Instruction 1:
Extract the lines of the records that run from the line containing "Does chen-xue-ning-15 account" through the end of the records, both ends included, and leave the pictures out of your answer.

Excerpted passage:
########

0

I am new to perl and regex. I think I understand the idea and how to use regex, but I got stuck on a problem while writing a script. I have content from some page and I am trying to read some information.

my @rows = split(/<tr(\s)bgcolor=.{8}/,$content);

foreach my $row(@rows){
    if( $row =~/<td\s+nowrap\s+align=.*\s?(bgcolor=.*\s+)?>\w*\s?<\/td>/ig){
    print $1;
    print $file_opt $row."\n";

    # there will be more code later on
    } 
}

This gives me an error that $1 is uninitialized. I understand that happens when pattern does not match the string. But i have regex under if - so if it enters the if, it does match, rigth? As you can see, i printed rows to a file. Each one looks like this:

<td nowrap align="right">DOLNOŚLĄSKIE</td><td nowrap align="right" bgcolor=#D0E0D0 >0</td><td nowrap align="right">0</td><td nowrap align="right" bgcolor=#D0E0D0 >0</td><td nowrap align="right">0</td><td nowrap align="right" bgcolor=#D0E0D0 >0</td><td nowrap align="right">0</td><td nowrap align="right" bgcolor=#D0E0D0 >0</td><td nowrap align="right">0</td><td nowrap align="right" bgcolor=#D0E0D0 >0</td><td nowrap align="right">4</td><td nowrap align="right" bgcolor=#D0E0D0 >0</td><td nowrap align="right">1</td><td nowrap align="right" bgcolor=#D0E0D0 >1</td><td nowrap align="right">3</td><td nowrap align="right" bgcolor=#D0E0D0 >6</td><td nowrap align="right">1</td><td nowrap align="right" bgcolor=#D0E0D0 >2</td><td nowrap align="right">1</td><td nowrap align="right" bgcolor=#D0E0D0 >19</td><td nowrap align="right">0</td></tr>

And all of unnecessary things from $content are not in a file. So does this pattern match or not?

########

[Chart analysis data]
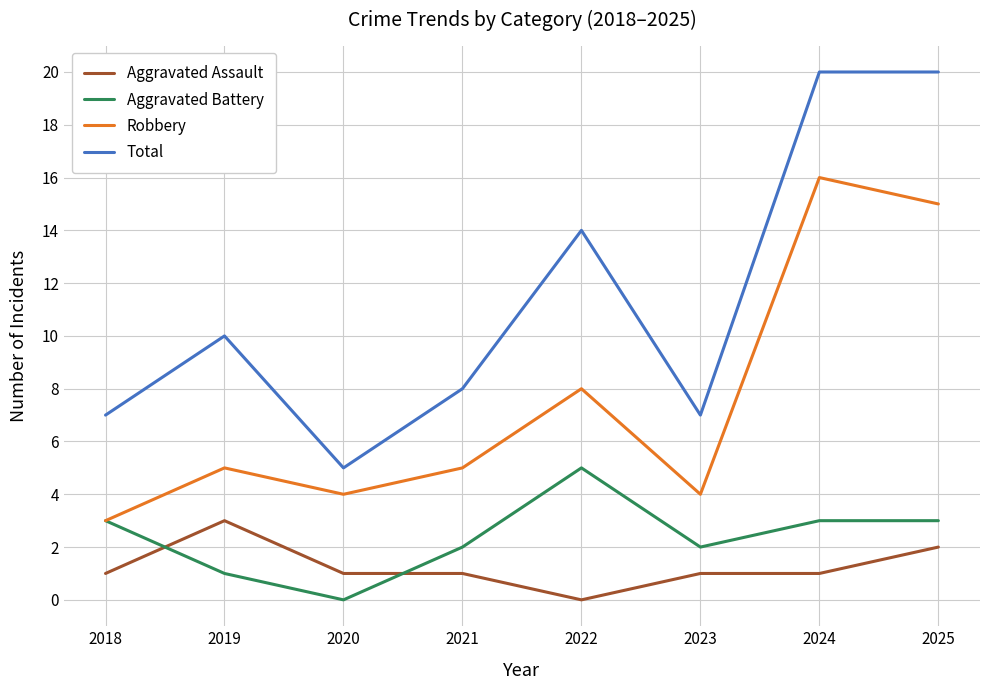

Rank the series by their maximum value, from lowest to highest.

Aggravated Assault, Aggravated Battery, Robbery, Total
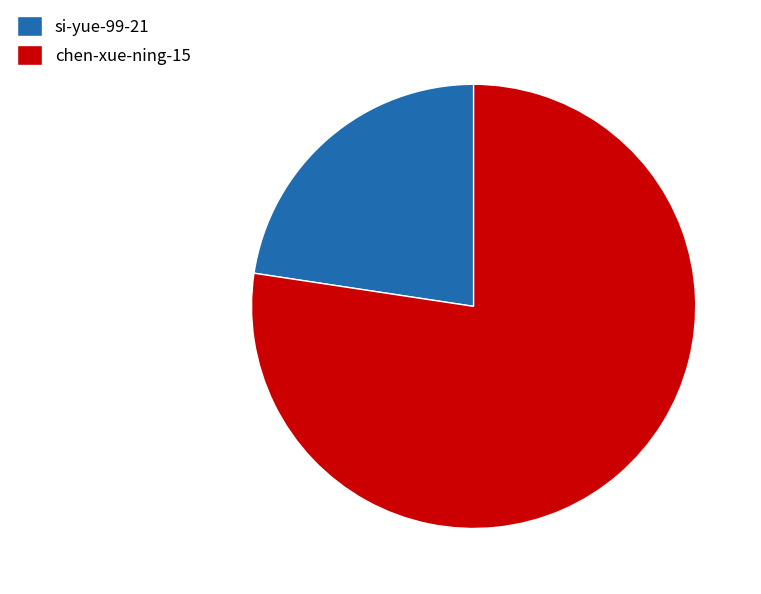

Does chen-xue-ning-15 account for over 50% of the chart?

Yes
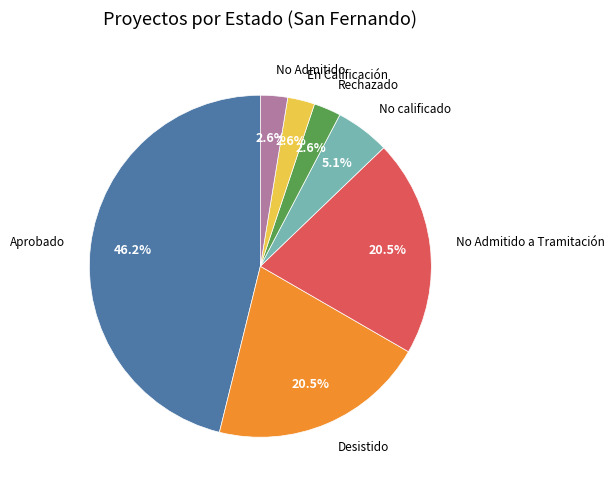

Count the number of slices in the pie.

7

########

Instruction 2:
From the Perl regex question, copy the part that opens with the words containing "I am new to" and closes with "read some information.".

Your response 1:
Does chen-xue-ning-15 account for over 50% of the chart?

Yes

Count the number of slices in the pie.

7

Your response 2:
I am new to perl and regex. I think I understand the idea and how to use regex, but I got stuck on a problem while writing a script. I have content from some page and I am trying to read some information.